The American Legislative Exchange Council – ALEC – has been in the headlines lately after coming under attack from liberal groups. Businessweek ran a long exposé about the group in December. The left-wing Nation magazine has done its own series. The New York Times editorialized against it; The Wall Street Journal came to its defense.
Apparently, though, Democratic state lawmakers missed every word. Rhode Island’s Future editor Bob Plain has spent the week reporting on ALEC and he found that not only is state Rep. Jon Brien now on the group’s national board, but one in five members of the General Assembly is affiliated with the group.
That’s not all. In 2008, the Assembly passed a joint resolution urging Congress not to move insurance regulation from the state level to the federal level. The original version [pdf] included a lengthy preamble extolling ALEC and said explicitly that the legislature “joins the American Legislative Exchange Council” in taking such a position; the final version [pdf] removed all references to ALEC.
The 2008 resolution was sponsored by state Sens. William Walaska, a Democrat, along with Leo Blais and Kevin Breene, two Republicans. (Blais was ALEC’s Rhode Island head before Brien.) It passed the Senate unanimously and the House 63-1, with Rep. Joe Trillo the only “nay.” It took effect on July 8 without Gov. Don Carcieri’s signature.
That wasn’t the only time the Democratic-dominated Senate has formally stood with ALEC.
In February 2008, the chamber passed another resolution [pdf] sponsored by Walaska, Blais and Breene, this one saying the Senate “hereby joins the American Legislative Exchange Council” in opposing changes to the McCarran-Ferguson Act, which exempts insurers from federal regulation. The House never took it up.
Brien has had less success than Blais. In 2010, the Woonsocket Democrat introduced a bill [pdf] related to education that explicitly said it was “patterned after model legislation suggested by the American Legislative Exchange Council and the Alliance for School Choice.” The bill was referred to the House Finance Committee but never got a hearing.
Brien said he did not become a member of ALEC until 2011, however, and therefore the ALEC-modeled education bill wasn’t introduced while he was involved with the organization. He said he crafted it in cooperation with the Alliance for School Choice and the Roman Catholic Diocese of Providence.
There are other scattered references to ALEC buried in state documents. For example, House Speaker Gordon Fox attended an ALEC reception hosted by GTECH in April 2003, according to a Rhode Island Ethics Commission case. The Senate voted to welcome ALEC officials who visited the chamber in April 2002 and June 2005 [pdf], and ALEC held its annual convention in Newport back in the summer of 1996.
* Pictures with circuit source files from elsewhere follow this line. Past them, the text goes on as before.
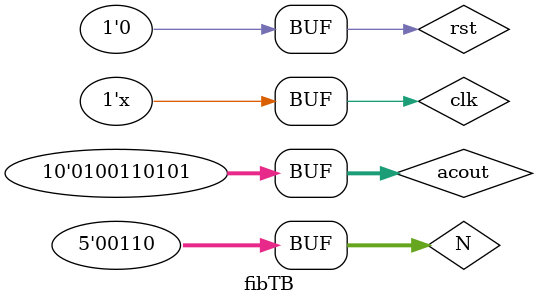
<source format=v>
`timescale 1ps/1ps
module fibTB();

reg clk, rst;
wire outReady;
reg [4:0]N;
wire [9:0]out;
reg [9:0] acout;

fibTopLevel fib_TB(clk, rst, N, out, outReady);

always
	#25 clk = ~clk;

initial begin
	clk = 1'b0;
	N = 5'b00011;
	acout = 10'd3;
	$display ("input = 3: "); 
	#7500 rst = 1;
	#5 rst = 0;
	N = 5'b00100;
	acout = 10'd11;
	$display ("input = 4: ");
	#7500 rst = 1;
	#5 rst = 0; 
	N = 5'b00101;
	acout = 10'd53;
	$display ("input = 5: "); 
	#7500 rst = 1;
	#5 rst = 0; 
	N = 5'b00110;
	acout = 10'd309;
	$display ("input = 6: ");
  
end

always @(outReady) begin
	if(out == acout & outReady)
		$display ("answers match!"); 
end

endmodule

</source>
You might think joining a controversial advocacy group would be a major decision for a politician, particularly if the group is a liberal bête noire getting a lot of attention from lefties and the politician in question is a Democrat. But based on Plain’s reporting, quite a few lawmakers didn’t even do a cursory Google search before signing up for ALEC.
“I was asked to sign up,” Rep. Peter Martin, D-Newport, told him. “Now, I’m questioning why I did. I’m learning more about it and thinking I better learn a little more.” Rep. John Edwards, D-Tiverton, said: “Someone signed me up.”
“If someone joins an organization, it’s not always because they are an advocate for that organization,” Rep. Lisa-Baldelli-Hunt, D-Woonsocket, explained to Plain. Rep. Michael Marcello, D-Scituate, echoed her: “I didn’t join as a form of support, I joined to get more information.”
What’s notable here isn’t the fact that Democrats joined ALEC; Brien, for example, knows the group’s background and defended its work forthrightly this week. What’s notable is how uninformed these lawmakers apparently are about their allegiances. Would they vote for a bill based solely on another member’s say-so?
This post has been updated with Rep. Brien’s comments about his 2010 bill.